(Extrait cité):
####################

Le lecteur d’aujourd’hui pourrait ainsi exercer aux dépens de Mme de Tencin une ironie facile, qui risquerait pourtant de porter à faux. Elle avait, — doit-on le rappeler ? — un sens trop positif de la vie et une trop riche expérience pour prendre au sérieux ces fictions de fillette ingénue. Mais que lui importait leur puérilité ou même leur extravagance, si elle ne s’était proposé d’écrire ni des romans pittoresques, ni des romans réalistes, ni même des romans vraisemblables. Pour juger les siens à leur prix, il ne faut pas oublier dans quelle série littéraire ils se rangent. Le succès de Mme de La Fayette avait fait lever derrière elle toute une génération de romancières, qui mélangeaient comme elle à doses inégales l’histoire et la psychologie, et cherchaient dans le passé de beaux cas amoureux rehaussés par des noms illustres.

La réputation de Catherine Bernard, de la comtesse d’Aunoy, de Mlle de la Force, de Mlle Durand, de Mlle de Lussan, de Mme de Gomez et de leurs nombreuses sœurs est aujourd’hui un peu empoussiérée[1]. Il n’a pas manqué alors de critiques considérables pour promettre à l’Histoire d’Hippolyte de Mme d’Aunoy ou à l’Éléonor d’Yvrée de Catherine Bernard l’immortalité des chefs-d’œuvre : pâles répliques de la Princesse de Clèves, elles sont comme le prolongement obscurci de sa gloire. A mesure d’ailleurs que le genre était exploité par des mains inhabiles, il

  1. « On pourra consulter sur ces romancières le livre très nourri du baron de Waldberg : Der empfindsame Roman in Frankreich, t. I, Berlin-Strasbourg, 1906.

####################

(Entrées contenues dans un jeu de données)

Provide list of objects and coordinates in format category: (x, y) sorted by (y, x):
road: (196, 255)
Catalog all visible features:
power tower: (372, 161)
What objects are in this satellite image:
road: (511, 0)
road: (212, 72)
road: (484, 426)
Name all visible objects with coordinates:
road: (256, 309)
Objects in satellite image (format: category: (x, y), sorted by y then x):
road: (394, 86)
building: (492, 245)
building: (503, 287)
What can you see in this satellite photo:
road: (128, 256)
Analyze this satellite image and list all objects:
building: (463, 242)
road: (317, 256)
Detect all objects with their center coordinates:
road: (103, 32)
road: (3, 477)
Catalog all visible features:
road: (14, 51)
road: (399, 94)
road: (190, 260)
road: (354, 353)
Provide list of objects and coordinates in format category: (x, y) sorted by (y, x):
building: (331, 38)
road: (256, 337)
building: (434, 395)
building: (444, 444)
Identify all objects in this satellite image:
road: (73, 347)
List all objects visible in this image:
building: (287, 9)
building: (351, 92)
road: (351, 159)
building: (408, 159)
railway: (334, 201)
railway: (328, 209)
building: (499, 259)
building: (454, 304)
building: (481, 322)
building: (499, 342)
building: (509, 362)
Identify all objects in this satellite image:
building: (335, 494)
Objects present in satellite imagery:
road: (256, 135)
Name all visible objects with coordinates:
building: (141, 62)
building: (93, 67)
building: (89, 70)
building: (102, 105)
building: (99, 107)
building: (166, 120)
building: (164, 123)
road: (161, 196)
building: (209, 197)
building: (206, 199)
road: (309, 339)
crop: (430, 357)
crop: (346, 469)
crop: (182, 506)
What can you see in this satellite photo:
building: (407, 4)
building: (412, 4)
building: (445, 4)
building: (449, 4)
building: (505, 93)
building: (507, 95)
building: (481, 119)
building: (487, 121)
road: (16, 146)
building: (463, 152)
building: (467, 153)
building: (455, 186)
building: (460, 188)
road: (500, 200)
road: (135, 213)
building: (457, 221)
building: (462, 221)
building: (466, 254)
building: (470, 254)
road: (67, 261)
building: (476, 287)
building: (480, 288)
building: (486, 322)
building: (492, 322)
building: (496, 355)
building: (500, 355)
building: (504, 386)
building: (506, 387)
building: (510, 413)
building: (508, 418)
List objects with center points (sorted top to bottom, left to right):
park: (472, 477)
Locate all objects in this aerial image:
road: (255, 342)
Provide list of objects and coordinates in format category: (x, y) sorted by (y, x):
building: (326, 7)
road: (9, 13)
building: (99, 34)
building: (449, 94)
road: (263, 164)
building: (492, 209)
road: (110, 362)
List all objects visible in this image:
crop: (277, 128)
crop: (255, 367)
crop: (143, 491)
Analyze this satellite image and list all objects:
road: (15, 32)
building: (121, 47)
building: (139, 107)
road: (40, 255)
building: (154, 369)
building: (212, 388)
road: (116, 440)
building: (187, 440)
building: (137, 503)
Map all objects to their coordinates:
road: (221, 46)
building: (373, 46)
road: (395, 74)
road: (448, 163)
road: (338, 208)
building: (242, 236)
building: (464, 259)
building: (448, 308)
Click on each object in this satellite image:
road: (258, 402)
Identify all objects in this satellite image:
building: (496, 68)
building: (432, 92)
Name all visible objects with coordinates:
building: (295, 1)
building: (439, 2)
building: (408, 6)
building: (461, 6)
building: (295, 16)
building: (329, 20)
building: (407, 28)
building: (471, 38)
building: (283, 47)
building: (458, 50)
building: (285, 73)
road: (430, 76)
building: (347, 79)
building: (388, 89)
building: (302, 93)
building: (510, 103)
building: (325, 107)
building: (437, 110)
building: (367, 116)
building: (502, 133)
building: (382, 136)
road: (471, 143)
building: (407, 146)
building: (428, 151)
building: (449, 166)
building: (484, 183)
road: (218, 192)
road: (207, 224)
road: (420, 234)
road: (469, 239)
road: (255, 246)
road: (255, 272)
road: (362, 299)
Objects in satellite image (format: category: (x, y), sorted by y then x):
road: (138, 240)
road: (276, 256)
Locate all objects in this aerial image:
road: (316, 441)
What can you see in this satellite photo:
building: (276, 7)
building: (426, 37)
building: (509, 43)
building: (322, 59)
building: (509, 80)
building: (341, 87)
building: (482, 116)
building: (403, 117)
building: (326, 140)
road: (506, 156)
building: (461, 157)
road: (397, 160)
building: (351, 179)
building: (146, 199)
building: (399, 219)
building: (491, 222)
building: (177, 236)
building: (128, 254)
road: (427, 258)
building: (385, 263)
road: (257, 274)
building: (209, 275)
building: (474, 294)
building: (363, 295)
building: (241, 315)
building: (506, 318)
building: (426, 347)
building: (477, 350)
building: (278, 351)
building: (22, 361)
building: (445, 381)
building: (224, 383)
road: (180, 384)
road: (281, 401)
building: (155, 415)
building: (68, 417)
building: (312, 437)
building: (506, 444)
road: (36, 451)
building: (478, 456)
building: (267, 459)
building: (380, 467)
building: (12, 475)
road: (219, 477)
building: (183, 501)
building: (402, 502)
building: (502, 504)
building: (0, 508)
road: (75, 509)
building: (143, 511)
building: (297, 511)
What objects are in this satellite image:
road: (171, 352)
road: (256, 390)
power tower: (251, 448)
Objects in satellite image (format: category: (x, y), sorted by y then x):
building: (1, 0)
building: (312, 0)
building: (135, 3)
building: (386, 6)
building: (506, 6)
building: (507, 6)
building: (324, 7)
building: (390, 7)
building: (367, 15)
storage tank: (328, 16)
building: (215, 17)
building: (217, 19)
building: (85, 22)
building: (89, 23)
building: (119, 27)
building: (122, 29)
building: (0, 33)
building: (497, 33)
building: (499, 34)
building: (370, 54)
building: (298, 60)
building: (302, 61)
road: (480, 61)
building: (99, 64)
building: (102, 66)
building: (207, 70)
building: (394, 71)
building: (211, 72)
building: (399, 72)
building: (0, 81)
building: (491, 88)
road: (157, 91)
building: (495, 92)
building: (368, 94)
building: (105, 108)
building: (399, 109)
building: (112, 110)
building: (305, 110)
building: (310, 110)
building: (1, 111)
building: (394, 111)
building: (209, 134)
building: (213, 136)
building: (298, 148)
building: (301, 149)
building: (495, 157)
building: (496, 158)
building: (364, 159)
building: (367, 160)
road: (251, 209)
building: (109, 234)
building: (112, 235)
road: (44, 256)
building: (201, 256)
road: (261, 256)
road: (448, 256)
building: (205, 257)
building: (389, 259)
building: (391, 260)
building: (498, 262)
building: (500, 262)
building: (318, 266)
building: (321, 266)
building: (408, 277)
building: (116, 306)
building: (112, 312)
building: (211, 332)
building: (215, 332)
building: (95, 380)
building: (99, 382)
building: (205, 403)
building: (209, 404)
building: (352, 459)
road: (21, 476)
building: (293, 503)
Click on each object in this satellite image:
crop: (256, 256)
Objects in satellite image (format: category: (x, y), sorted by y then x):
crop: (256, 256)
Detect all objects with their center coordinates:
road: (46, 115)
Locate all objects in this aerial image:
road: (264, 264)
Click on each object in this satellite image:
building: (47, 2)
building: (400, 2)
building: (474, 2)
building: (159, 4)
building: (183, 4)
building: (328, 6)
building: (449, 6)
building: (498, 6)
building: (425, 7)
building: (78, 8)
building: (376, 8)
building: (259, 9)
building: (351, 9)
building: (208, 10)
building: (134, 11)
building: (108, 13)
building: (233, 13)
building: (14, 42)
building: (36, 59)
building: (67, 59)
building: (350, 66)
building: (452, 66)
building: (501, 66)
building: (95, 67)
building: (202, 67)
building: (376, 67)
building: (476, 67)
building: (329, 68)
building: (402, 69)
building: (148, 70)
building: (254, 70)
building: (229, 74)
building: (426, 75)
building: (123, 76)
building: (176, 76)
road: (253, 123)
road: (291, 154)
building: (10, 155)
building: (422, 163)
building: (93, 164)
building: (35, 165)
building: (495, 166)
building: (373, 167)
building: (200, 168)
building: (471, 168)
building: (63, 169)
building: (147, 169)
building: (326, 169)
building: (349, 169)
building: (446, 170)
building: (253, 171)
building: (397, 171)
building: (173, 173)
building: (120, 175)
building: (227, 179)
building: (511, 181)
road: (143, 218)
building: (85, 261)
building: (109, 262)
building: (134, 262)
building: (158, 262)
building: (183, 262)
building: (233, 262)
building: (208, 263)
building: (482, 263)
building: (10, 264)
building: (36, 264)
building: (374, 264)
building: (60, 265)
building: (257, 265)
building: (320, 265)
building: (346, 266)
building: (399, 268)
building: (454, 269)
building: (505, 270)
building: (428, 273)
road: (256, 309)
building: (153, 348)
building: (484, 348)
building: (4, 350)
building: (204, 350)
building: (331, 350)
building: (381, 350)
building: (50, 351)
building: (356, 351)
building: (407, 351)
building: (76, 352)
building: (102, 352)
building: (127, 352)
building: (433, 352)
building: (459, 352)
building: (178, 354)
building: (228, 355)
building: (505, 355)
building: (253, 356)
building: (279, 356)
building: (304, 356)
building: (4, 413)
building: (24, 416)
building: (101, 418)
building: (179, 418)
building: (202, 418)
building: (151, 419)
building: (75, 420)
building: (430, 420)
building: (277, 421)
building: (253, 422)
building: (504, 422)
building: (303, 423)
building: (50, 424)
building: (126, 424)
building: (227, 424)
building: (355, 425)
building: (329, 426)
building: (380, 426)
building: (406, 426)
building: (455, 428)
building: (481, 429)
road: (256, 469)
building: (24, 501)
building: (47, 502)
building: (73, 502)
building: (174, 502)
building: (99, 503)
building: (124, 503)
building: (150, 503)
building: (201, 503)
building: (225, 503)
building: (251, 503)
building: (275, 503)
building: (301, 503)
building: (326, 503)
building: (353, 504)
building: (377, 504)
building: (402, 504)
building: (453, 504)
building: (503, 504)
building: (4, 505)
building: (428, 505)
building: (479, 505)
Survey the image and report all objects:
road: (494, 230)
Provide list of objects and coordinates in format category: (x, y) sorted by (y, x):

####################

(Travail à réaliser):
1) Recopiez à l'identique le passage de l'extrait sur les romancières allant de « La réputation de » jusqu'à « I, Berlin-Strasbourg, 1906. » inclus.
2) Convertissez en CSV à deux colonnes, « entree » et « sortie », uniquement les entrées comprises entre la ligne contenant « List objects with » et la ligne contenant « road: (362, 299) », bornes incluses. Produisez une ligne CSV par entrée, avec chaque champ entre guillemets doubles et les sauts de ligne remplacés par des espaces.
L'extrait et les entrées proviennent de sources distinctes.

(Résultats par tâche):
1)
La réputation de Catherine Bernard, de la comtesse d’Aunoy, de Mlle de la Force, de Mlle Durand, de Mlle de Lussan, de Mme de Gomez et de leurs nombreuses sœurs est aujourd’hui un peu empoussiérée[1]. Il n’a pas manqué alors de critiques considérables pour promettre à l’Histoire d’Hippolyte de Mme d’Aunoy ou à l’Éléonor d’Yvrée de Catherine Bernard l’immortalité des chefs-d’œuvre : pâles répliques de la Princesse de Clèves, elles sont comme le prolongement obscurci de sa gloire. A mesure d’ailleurs que le genre était exploité par des mains inhabiles, il

  1. « On pourra consulter sur ces romancières le livre très nourri du baron de Waldberg : Der empfindsame Roman in Frankreich, t. I, Berlin-Strasbourg, 1906.

2)
entree,sortie
"List objects with center points (sorted top to bottom, left to right):","park: (472, 477)"
"Locate all objects in this aerial image:","road: (255, 342)"
"Provide list of objects and coordinates in format category: (x, y) sorted by (y, x):","building: (326, 7) road: (9, 13) building: (99, 34) building: (449, 94) road: (263, 164) building: (492, 209) road: (110, 362)"
"List all objects visible in this image:","crop: (277, 128) crop: (255, 367) crop: (143, 491)"
"Analyze this satellite image and list all objects:","road: (15, 32) building: (121, 47) building: (139, 107) road: (40, 255) building: (154, 369) building: (212, 388) road: (116, 440) building: (187, 440) building: (137, 503)"
"Map all objects to their coordinates:","road: (221, 46) building: (373, 46) road: (395, 74) road: (448, 163) road: (338, 208) building: (242, 236) building: (464, 259) building: (448, 308)"
"Click on each object in this satellite image:","road: (258, 402)"
"Identify all objects in this satellite image:","building: (496, 68) building: (432, 92)"
"Name all visible objects with coordinates:","building: (295, 1) building: (439, 2) building: (408, 6) building: (461, 6) building: (295, 16) building: (329, 20) building: (407, 28) building: (471, 38) building: (283, 47) building: (458, 50) building: (285, 73) road: (430, 76) building: (347, 79) building: (388, 89) building: (302, 93) building: (510, 103) building: (325, 107) building: (437, 110) building: (367, 116) building: (502, 133) building: (382, 136) road: (471, 143) building: (407, 146) building: (428, 151) building: (449, 166) building: (484, 183) road: (218, 192) road: (207, 224) road: (420, 234) road: (469, 239) road: (255, 246) road: (255, 272) road: (362, 299)"